Grand mélange de rien et de n’importe quoi pendant ses trois premiers quarts, cette seconde partie tentera de se réveiller sur la fin. En vain, puisqu’elle ne proposera qu’une scène brouillonne tout en fusillade et explosions comme on en a déjà vu dix mille au cinéma.
Là-dessus, on terminera sur un dénouement prévisible, annoncé quarante fois depuis le début par le narrateur qui a eu la main lourde dans son journal des événements sur les effets d’annonce de ce qui allait se produire.

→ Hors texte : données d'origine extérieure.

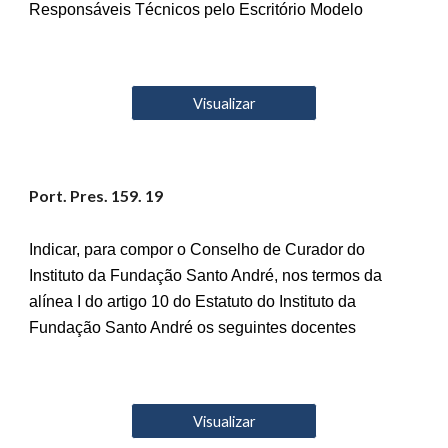
Responsáveis Técnicos pelo Escritório Modelo
Visualizar
Port. Pres. 15
9
. 19
Indicar, para compor o Conselho de Curador do
Instituto da Fundação Santo André, nos termos da
alínea I do artigo 10 do Estatuto do Instituto da
Fundação Santo André os seguintes docentes
Visualizar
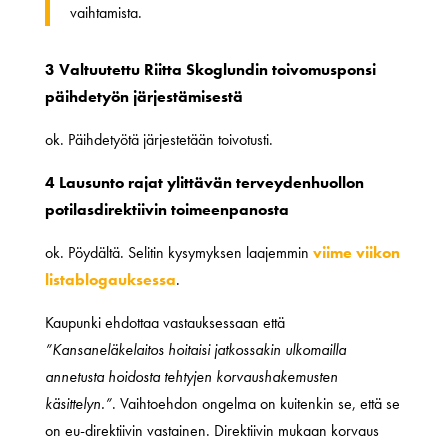
vaihtamista.
3 Valtuutettu Riitta Skoglundin toivomusponsi
päihdetyön järjestämisestä
ok. Päihdetyötä järjestetään toivotusti.
4 Lausunto rajat ylittävän terveydenhuollon
potilasdirektiivin toimeenpanosta
ok. Pöydältä. Selitin kysymyksen laajemmin
viime viikon
listablogauksessa
.
Kaupunki ehdottaa vastauksessaan että
”Kansaneläkelaitos hoitaisi jatkossakin ulkomailla
annetusta hoidosta tehtyjen korvaushakemusten
käsittelyn.”
. Vaihtoehdon ongelma on kuitenkin se, että se
on eu-direktiivin vastainen. Direktiivin mukaan korvaus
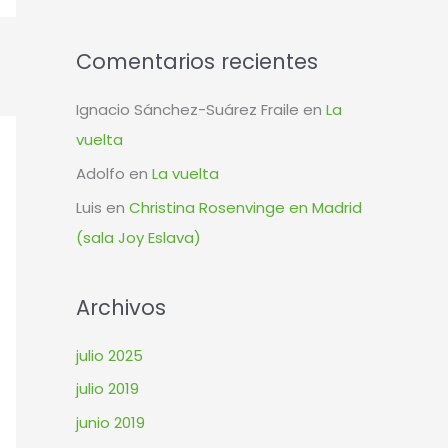
:
Comentarios recientes
Ignacio Sánchez-Suárez Fraile
en
La
vuelta
Adolfo
en
La vuelta
Luis
en
Christina Rosenvinge en Madrid
(sala Joy Eslava)
Archivos
julio 2025
julio 2019
junio 2019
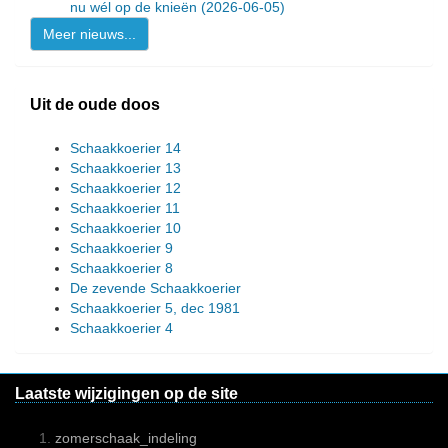
nu wél op de knieën
(2026-06-05)
Meer nieuws...
Uit de oude doos
Schaakkoerier 14
Schaakkoerier 13
Schaakkoerier 12
Schaakkoerier 11
Schaakkoerier 10
Schaakkoerier 9
Schaakkoerier 8
De zevende Schaakkoerier
Schaakkoerier 5, dec 1981
Schaakkoerier 4
Laatste wijzigingen op de site
zomerschaak_indeling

Bilan décevant pour un roman qui aurait pu être bien meilleur en ne se contentant pas de sortir du réchauffé et en creusant sa propre voie avec ses propres idées, esquissées mais pas exploitées. Si le texte ne manque pas de sources d’inspiration au vu du nombre d’œuvres auxquelles il fait référence, il manque d’inspiration tout court. Faut avouer que le genre zombie, surchargé de codes comme pas permis, on en a vite fait le tour et pas évident de proposer du neuf avec tout ce qui existait déjà à l’époque (et encore, on n’était qu’au début de la seconde vague…). La même année qu’Un horizon de cendres sortait au cinéma L’armée des morts, remake du film de Romero. La mode était à refaire ce qui avait déjà été fait mais en moins bien… Alors je sais pas si Horizon de cendres était un ouvrage de commande de l’éditeur pour coller à cette sortie cinéma ou si l’auteur s’est dit qu’il serait de bon ton de surfer sur le renouveau du zombie initié avec 28 jours plus tard, toujours est-il qu’on n’a jamais rien pondu de bon dans l’une ou l’autre optique. Suffit de voir de quoi Stephen King a accouché dans la même veine avec Cellulaire, autre hommage appuyé à Romero… Arrêtez d’écrire juste pour suivre le vent de la mode, ça ne vous mènera nulle part.